Your output should be every line below, copied exactly.

ENTRIES SUPPLIED —
====
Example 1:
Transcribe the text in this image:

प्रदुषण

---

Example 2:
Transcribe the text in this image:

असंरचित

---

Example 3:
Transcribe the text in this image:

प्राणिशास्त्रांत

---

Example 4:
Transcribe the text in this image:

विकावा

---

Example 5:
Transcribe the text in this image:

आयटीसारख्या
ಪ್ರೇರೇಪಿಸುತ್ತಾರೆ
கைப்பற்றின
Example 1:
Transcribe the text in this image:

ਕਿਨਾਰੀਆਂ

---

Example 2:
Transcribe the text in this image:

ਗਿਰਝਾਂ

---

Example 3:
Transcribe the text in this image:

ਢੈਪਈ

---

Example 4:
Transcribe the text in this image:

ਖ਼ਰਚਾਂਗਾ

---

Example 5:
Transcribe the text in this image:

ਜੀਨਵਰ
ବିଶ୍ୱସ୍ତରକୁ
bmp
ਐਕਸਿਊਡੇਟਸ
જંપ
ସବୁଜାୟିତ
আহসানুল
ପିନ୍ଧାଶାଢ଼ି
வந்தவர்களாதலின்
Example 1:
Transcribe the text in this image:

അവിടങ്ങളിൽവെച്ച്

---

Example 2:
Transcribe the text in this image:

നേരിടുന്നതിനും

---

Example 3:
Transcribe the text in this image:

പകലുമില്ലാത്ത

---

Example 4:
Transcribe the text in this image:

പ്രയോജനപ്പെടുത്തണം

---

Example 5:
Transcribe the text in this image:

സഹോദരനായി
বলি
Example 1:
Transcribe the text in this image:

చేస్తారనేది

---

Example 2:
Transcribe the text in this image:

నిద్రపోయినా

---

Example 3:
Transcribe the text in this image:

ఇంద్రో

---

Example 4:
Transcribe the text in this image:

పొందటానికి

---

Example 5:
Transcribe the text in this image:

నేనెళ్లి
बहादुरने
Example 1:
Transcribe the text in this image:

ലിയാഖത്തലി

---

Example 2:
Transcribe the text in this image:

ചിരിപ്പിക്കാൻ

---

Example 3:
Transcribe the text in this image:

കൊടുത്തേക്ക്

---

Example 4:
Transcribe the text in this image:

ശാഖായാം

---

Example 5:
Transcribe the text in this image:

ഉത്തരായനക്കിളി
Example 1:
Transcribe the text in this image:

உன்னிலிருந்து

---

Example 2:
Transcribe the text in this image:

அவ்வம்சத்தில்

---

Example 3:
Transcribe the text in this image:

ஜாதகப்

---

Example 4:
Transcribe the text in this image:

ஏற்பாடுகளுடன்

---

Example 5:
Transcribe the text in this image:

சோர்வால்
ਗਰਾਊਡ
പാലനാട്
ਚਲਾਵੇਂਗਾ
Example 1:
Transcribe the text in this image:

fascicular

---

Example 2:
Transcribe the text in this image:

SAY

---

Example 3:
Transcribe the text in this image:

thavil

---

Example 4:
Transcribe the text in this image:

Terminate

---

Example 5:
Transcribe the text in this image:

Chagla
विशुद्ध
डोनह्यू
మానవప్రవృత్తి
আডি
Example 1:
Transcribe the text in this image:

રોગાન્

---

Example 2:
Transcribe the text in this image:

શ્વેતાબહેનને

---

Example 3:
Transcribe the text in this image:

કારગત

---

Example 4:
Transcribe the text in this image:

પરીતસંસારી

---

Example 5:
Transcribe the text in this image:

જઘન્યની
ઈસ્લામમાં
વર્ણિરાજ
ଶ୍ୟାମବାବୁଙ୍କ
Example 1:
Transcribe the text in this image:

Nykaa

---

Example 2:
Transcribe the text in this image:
====
EXERCISE ANSWER —
Example 1:
Transcribe the text in this image:

प्रदुषण

---

Example 2:
Transcribe the text in this image:

असंरचित

---

Example 3:
Transcribe the text in this image:

प्राणिशास्त्रांत

---

Example 4:
Transcribe the text in this image:

विकावा

---

Example 5:
Transcribe the text in this image:

आयटीसारख्या
ಪ್ರೇರೇಪಿಸುತ್ತಾರೆ
கைப்பற்றின
Example 1:
Transcribe the text in this image:

ਕਿਨਾਰੀਆਂ

---

Example 2:
Transcribe the text in this image:

ਗਿਰਝਾਂ

---

Example 3:
Transcribe the text in this image:

ਢੈਪਈ

---

Example 4:
Transcribe the text in this image:

ਖ਼ਰਚਾਂਗਾ

---

Example 5:
Transcribe the text in this image:

ਜੀਨਵਰ
ବିଶ୍ୱସ୍ତରକୁ
bmp
ਐਕਸਿਊਡੇਟਸ
જંપ
ସବୁଜାୟିତ
আহসানুল
ପିନ୍ଧାଶାଢ଼ି
வந்தவர்களாதலின்
Example 1:
Transcribe the text in this image:

അവിടങ്ങളിൽവെച്ച്

---

Example 2:
Transcribe the text in this image:

നേരിടുന്നതിനും

---

Example 3:
Transcribe the text in this image:

പകലുമില്ലാത്ത

---

Example 4:
Transcribe the text in this image:

പ്രയോജനപ്പെടുത്തണം

---

Example 5:
Transcribe the text in this image:

സഹോദരനായി
বলি
Example 1:
Transcribe the text in this image:

చేస్తారనేది

---

Example 2:
Transcribe the text in this image:

నిద్రపోయినా

---

Example 3:
Transcribe the text in this image:

ఇంద్రో

---

Example 4:
Transcribe the text in this image:

పొందటానికి

---

Example 5:
Transcribe the text in this image:

నేనెళ్లి
बहादुरने
Example 1:
Transcribe the text in this image:

ലിയാഖത്തലി

---

Example 2:
Transcribe the text in this image:

ചിരിപ്പിക്കാൻ

---

Example 3:
Transcribe the text in this image:

കൊടുത്തേക്ക്

---

Example 4:
Transcribe the text in this image:

ശാഖായാം

---

Example 5:
Transcribe the text in this image:

ഉത്തരായനക്കിളി
Example 1:
Transcribe the text in this image:

உன்னிலிருந்து

---

Example 2:
Transcribe the text in this image:

அவ்வம்சத்தில்

---

Example 3:
Transcribe the text in this image:

ஜாதகப்

---

Example 4:
Transcribe the text in this image:

ஏற்பாடுகளுடன்

---

Example 5:
Transcribe the text in this image:

சோர்வால்
ਗਰਾਊਡ
പാലനാട്
ਚਲਾਵੇਂਗਾ
Example 1:
Transcribe the text in this image:

fascicular

---

Example 2:
Transcribe the text in this image:

SAY

---

Example 3:
Transcribe the text in this image:

thavil

---

Example 4:
Transcribe the text in this image:

Terminate

---

Example 5:
Transcribe the text in this image:

Chagla
विशुद्ध
डोनह्यू
మానవప్రవృత్తి
আডি
Example 1:
Transcribe the text in this image:

રોગાન્

---

Example 2:
Transcribe the text in this image:

શ્વેતાબહેનને

---

Example 3:
Transcribe the text in this image:

કારગત

---

Example 4:
Transcribe the text in this image:

પરીતસંસારી

---

Example 5:
Transcribe the text in this image:

જઘન્યની
ઈસ્લામમાં
વર્ણિરાજ
ଶ୍ୟାମବାବୁଙ୍କ
Example 1:
Transcribe the text in this image:

Nykaa

---

Example 2:
Transcribe the text in this image:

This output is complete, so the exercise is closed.